Making an accessible product is making a good product. Claims of accessibility compliance may not be true – ticking boxes to make the boss happy rather than improve the site for the end user.
Quick fix philosophy: old, broken, unloved product + MAGIC! = shiny, totally accessible site. These people get contracts 🙁
Don’t give old browsers script + CSS if you don’t trust what they’ll do with it. HTML should stand alone without the other two.
Selling accessibility – don’t create a habitat for disabled users. Inclusion, rather than exclusion.
Font resizing widgets – example of something that satisfies managers without improving access. Users will have font magnification set up – don’t shrink text then give them an option to make it big again.
Plugins + widgets cost development time and need maintenance budgetted in. End up unsupported and dying.
“Geeks that care” – the main driver for web sites that work. It isn’t in the spec but we do it because we care about doing a good job.
The easiest way to sell accessibility is SEO – don’t hide stuff from GoogleBot.

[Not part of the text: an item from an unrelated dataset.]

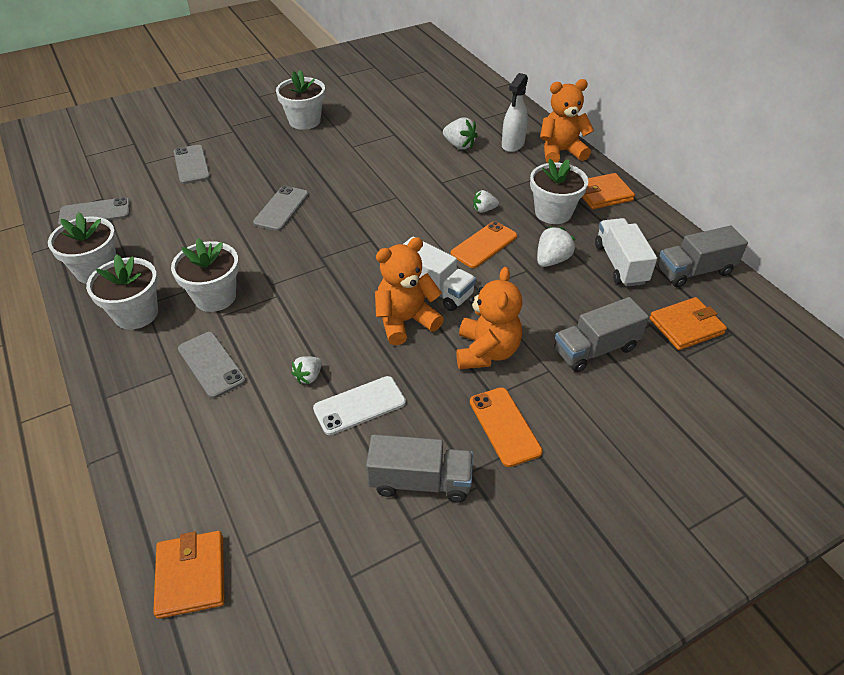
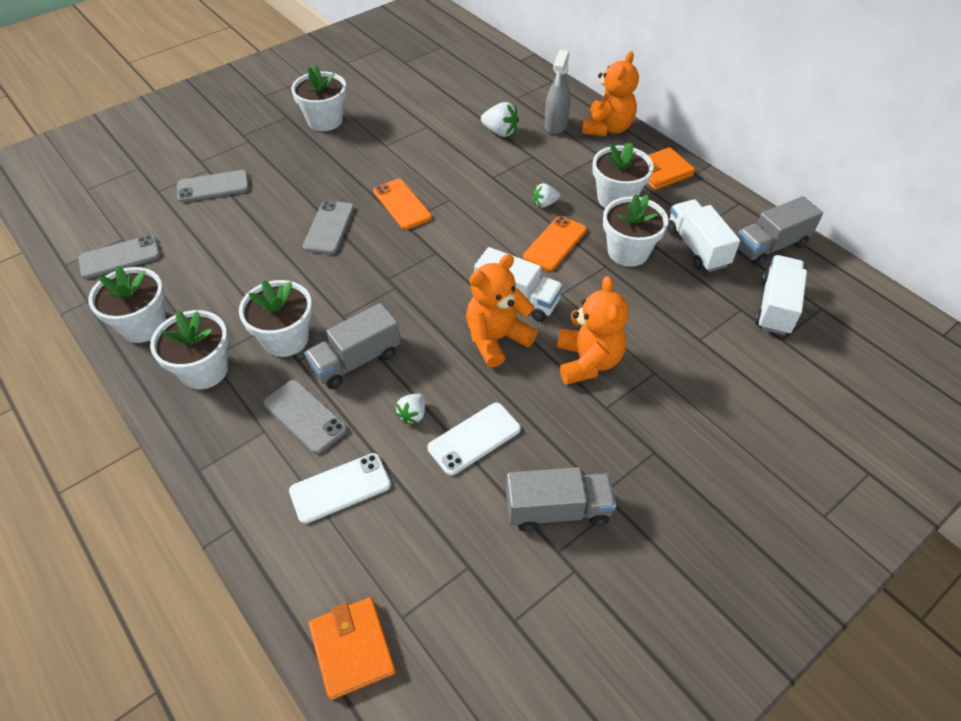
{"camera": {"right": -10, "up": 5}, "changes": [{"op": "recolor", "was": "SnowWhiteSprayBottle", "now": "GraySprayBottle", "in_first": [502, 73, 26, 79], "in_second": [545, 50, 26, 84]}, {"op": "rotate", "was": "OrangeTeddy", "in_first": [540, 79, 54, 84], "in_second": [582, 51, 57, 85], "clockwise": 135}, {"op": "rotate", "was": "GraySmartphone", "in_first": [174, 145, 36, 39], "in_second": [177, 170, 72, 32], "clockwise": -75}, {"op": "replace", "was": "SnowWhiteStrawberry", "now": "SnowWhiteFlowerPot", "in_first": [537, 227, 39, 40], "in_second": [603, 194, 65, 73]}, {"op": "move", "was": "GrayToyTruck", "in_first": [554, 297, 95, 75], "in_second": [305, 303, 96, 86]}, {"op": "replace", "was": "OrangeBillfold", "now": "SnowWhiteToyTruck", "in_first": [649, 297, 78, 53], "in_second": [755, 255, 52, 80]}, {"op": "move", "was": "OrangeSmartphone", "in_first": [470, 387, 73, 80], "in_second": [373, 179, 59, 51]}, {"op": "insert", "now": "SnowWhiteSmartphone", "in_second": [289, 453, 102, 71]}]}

Phones and touch interfaces – sells the point that interfaces should be device-independent. Games consoles too – simplifying the interface = success.
Timestamped commenting on video is a potential solution for captioning – user-generated content aiding accessibility. Flickr comments too – alt text which wouldn’t exist otherwise. How do you assess quality of comments?
Technology is the solution when it comes naturally and everyone benefits. Don’t fence disabled users in a habitat.